Bankruptcies in the exploration and production sector have continued to accelerate this year and could climb past 2015 levels, according to a report by Moody’s Investors Service.
The report, published on Tuesday, found that the number of defaults in the E&P sector could be on par with the telecommunications bust in the early 2000s.
Moody’s recorded 17 oil & gas bankruptcies in its Ultimate Recovery Database in 2015 with 15 of those being filed by E&P firms, one from an oilfield services firm and one from a drilling firm.
Despite oil prices climbing back near the $50 per barrel mark, the report found that E&P bankruptcies have accelerated in 2016.
Moody’s found that the number of E&P bankruptcies has nearly doubled year-over-year since 2015.
The number of oil and gas defaults could wind up trumping the 43 company bankruptcies Moody’s recorded for the three-year period between 2001 and 2003 during the telecom bust.
“When all the data is in, including 2016 bankruptcies, it may very well turn out that this oil & gas industry crisis has created a segment-wide bust of historic proportions,” Senior Vice President at Moody’s David Keisman said.
Firm-wide recovery rates for the E&P bankruptcies averaged only 21 percent in 2015, “significantly lower than the historical average” of 58.6 percent for all E&P bankruptcies filed prior to 2015, according to the report.
The report also found that reserve based loans on average recovered 81 percent, “significantly lower” than the 98 percent recovered in prior energy E&P bankruptcies from 1987 to 2014.
That reduction was in line with an overall dip in average recovery levels tied to other bank debt instruments compared to previous bankruptcies.
The report also noted that distressed exchanges did little to help companies avoid default.
According to Moody’s, more than half of the E&P companies that completed distressed exchanges still filed for Chapter 11 bankruptcy protection within one year.
Debt levels in the oil gas sector have been surging amid two years of low commodity prices.
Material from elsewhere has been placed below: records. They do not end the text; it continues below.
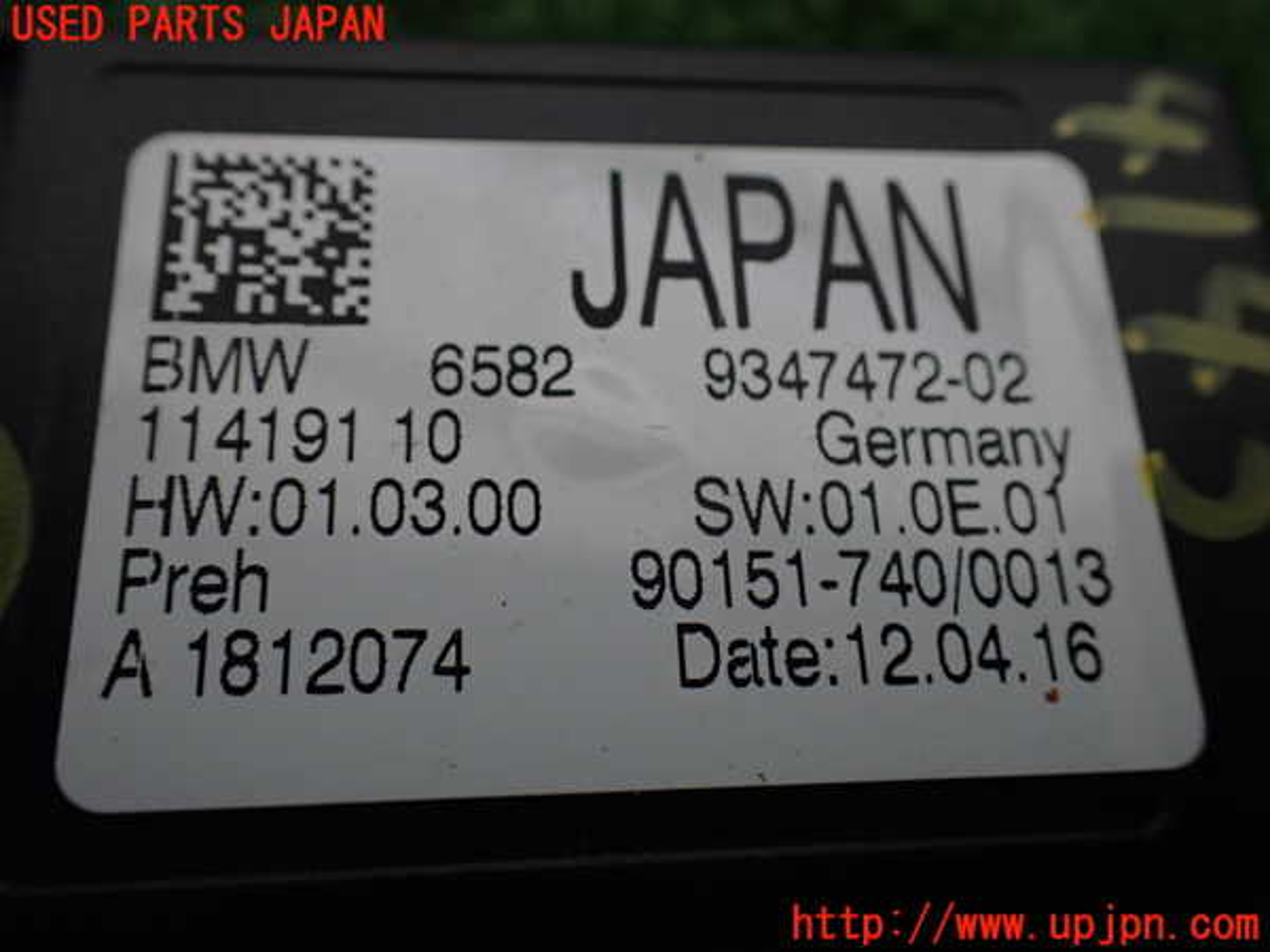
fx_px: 1101
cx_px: 635
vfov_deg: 46.8
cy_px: 476
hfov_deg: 60.0
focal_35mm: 30
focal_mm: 5.4
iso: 200
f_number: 2.3
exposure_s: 1/125
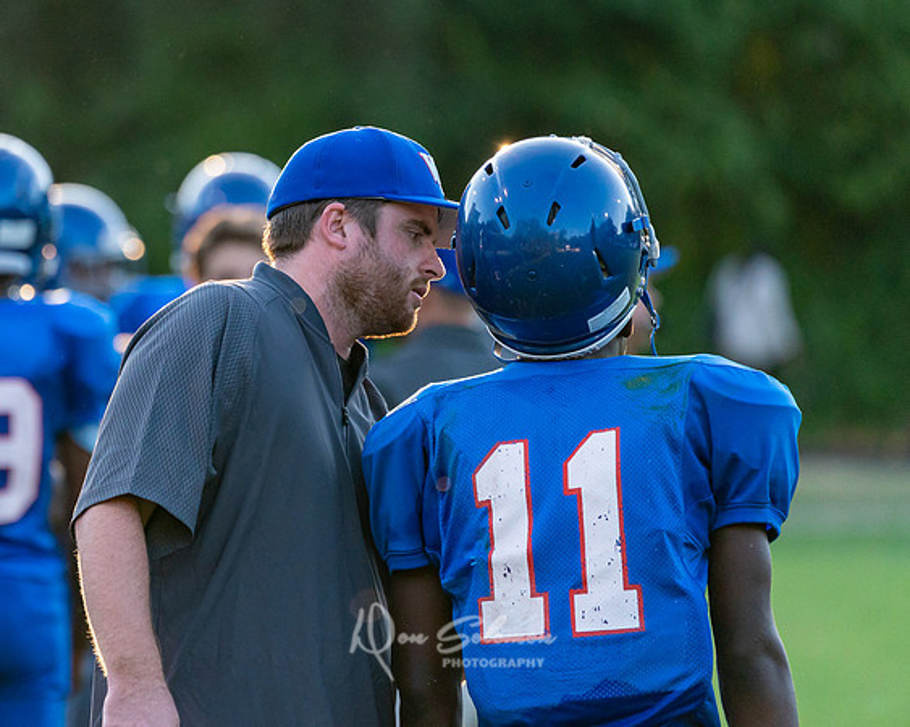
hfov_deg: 3.5
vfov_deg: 2.8
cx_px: 240
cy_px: 281
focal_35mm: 553
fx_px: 14890
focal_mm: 400
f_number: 5.6
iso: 2500
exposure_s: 1/1000
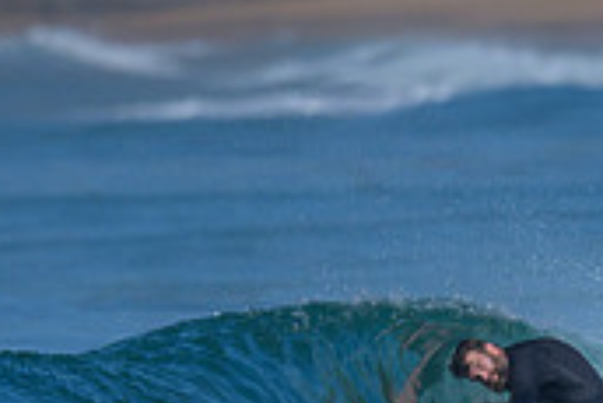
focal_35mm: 3710
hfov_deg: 0.6
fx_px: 62193
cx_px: 558
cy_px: 340
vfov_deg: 0.4
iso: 180
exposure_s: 1/2000
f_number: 6.3
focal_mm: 800
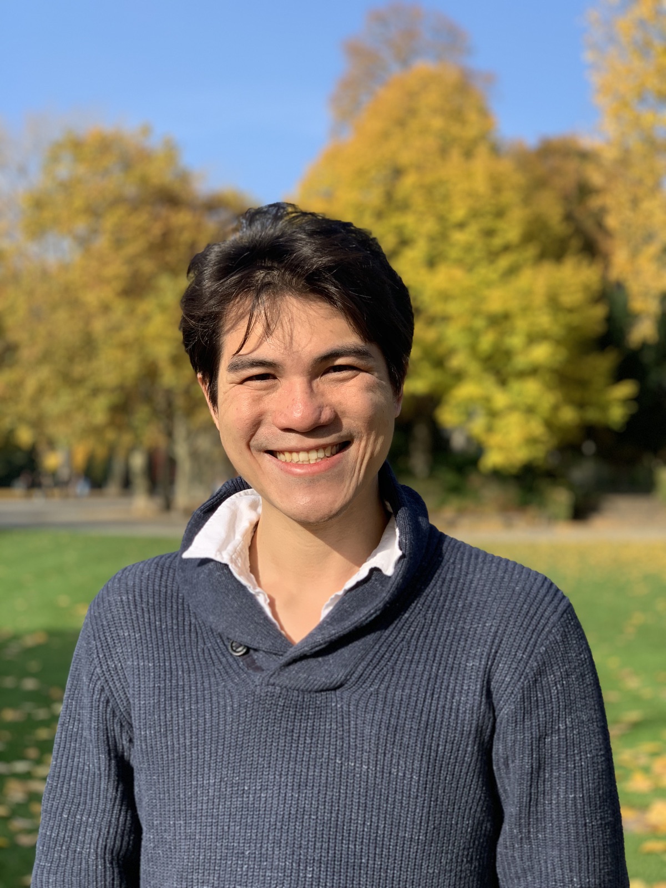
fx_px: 1334
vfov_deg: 36.8
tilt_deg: +2.1
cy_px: 444
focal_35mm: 52
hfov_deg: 28.0
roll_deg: -1.6
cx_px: 333
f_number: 2.4
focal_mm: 6
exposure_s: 1/761
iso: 16
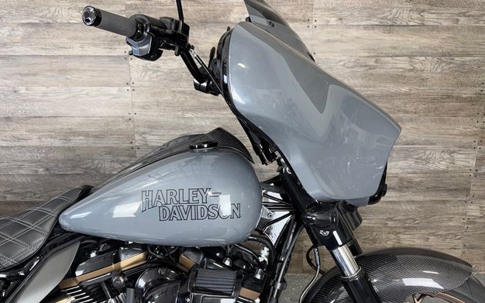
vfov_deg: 47.6
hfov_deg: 70.4
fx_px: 344
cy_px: 158
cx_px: 246
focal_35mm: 26
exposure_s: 1/27
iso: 64
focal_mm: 6.76
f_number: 1.78
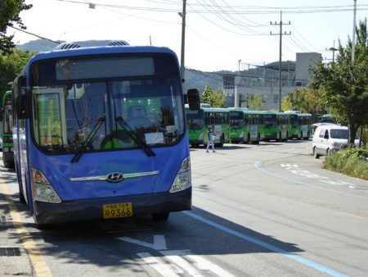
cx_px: 184
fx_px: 1042
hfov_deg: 20.0
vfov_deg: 15.1
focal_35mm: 98
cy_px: 138
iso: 160
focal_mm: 16.1
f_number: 4.9
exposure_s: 1/400
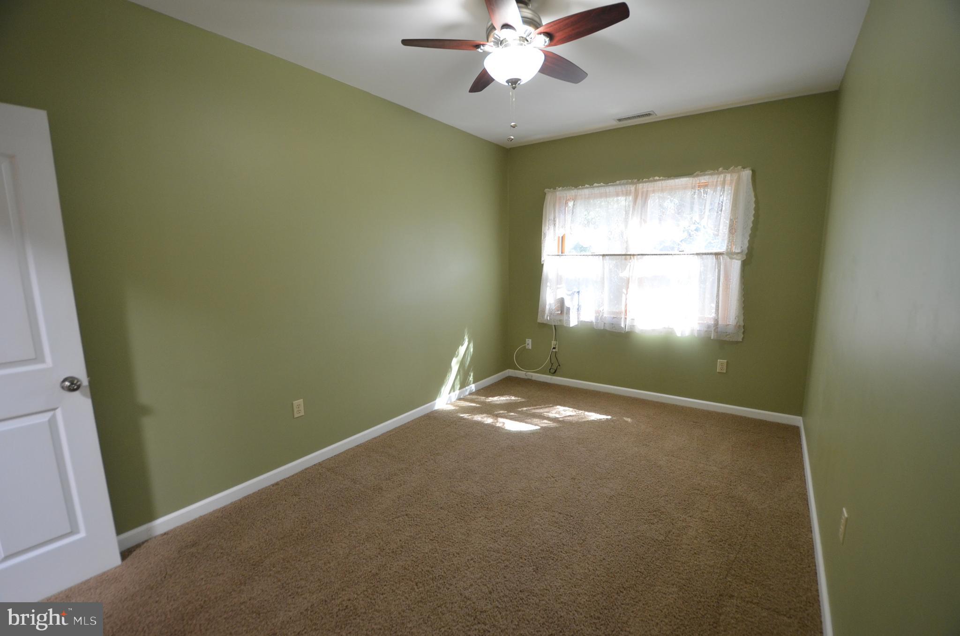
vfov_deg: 77.1
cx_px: 480
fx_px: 399
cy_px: 318
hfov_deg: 100.5
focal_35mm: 15
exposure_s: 1/60
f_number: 4
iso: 720
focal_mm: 10
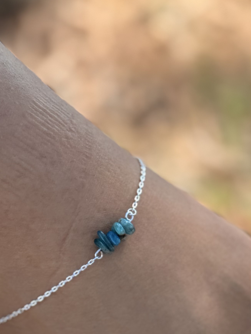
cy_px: 258
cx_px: 115
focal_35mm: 111
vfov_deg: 17.6
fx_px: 1073
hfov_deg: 13.3
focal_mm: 6.76
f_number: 1.78
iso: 100
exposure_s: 1/1575
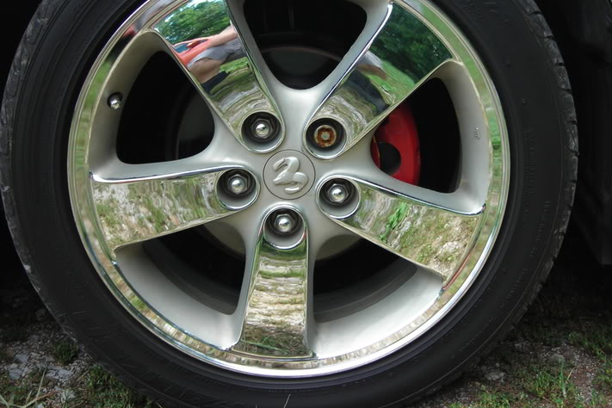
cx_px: 303
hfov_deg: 36.2
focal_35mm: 55
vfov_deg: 24.6
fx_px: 935
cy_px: 162
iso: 50
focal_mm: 7.8
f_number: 3.4
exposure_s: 1/93.4
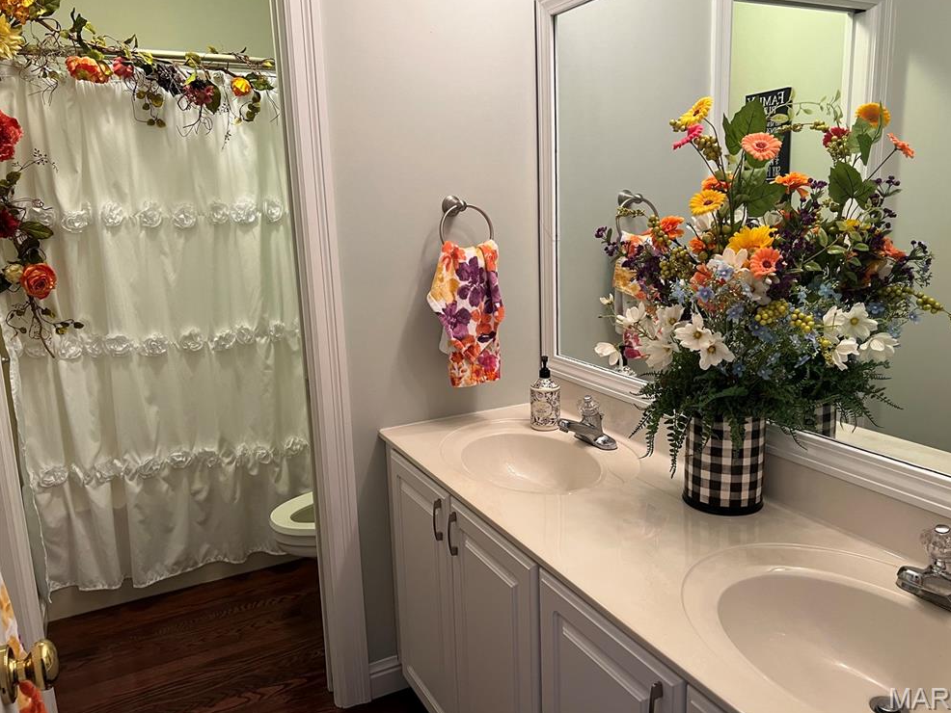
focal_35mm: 27
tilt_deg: -12.1
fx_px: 742
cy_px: 349
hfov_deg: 65.3
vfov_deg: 51.4
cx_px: 492
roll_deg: +2.1
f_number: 1.5
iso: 100
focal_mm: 5.7
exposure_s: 1/60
According to data collected by Bloomberg, oil majors have seen their debt burden double to $138 billion over the last 16 years while the world’s top five oil firms have seen their net debt rise tenfold since 2008.
A report published by law firm Haynes and Boone earlier this year found that 90 North American oil and gas producers filed for bankruptcy since the beginning of 2015.
Thee bankruptcies, including Chapter 7, Chapter 11, Chapter 15 and Canadian cases, involve about $66.5 billion in cumulative secured and unsecured debt.
Forty eight producers have filed bankruptcy so far this year as of the start of August, representing $49.3 billion in cumulative secured and unsecured debt.
Patrick Hughes of Haynes and Boone told the Financial Times on Monday that lenders may become less willing to keep companies afloat if default seems likely.
“We are reaching the point where kicking the can down the road and waiting for prices to rise is no longer an option,” Hughes told the paper.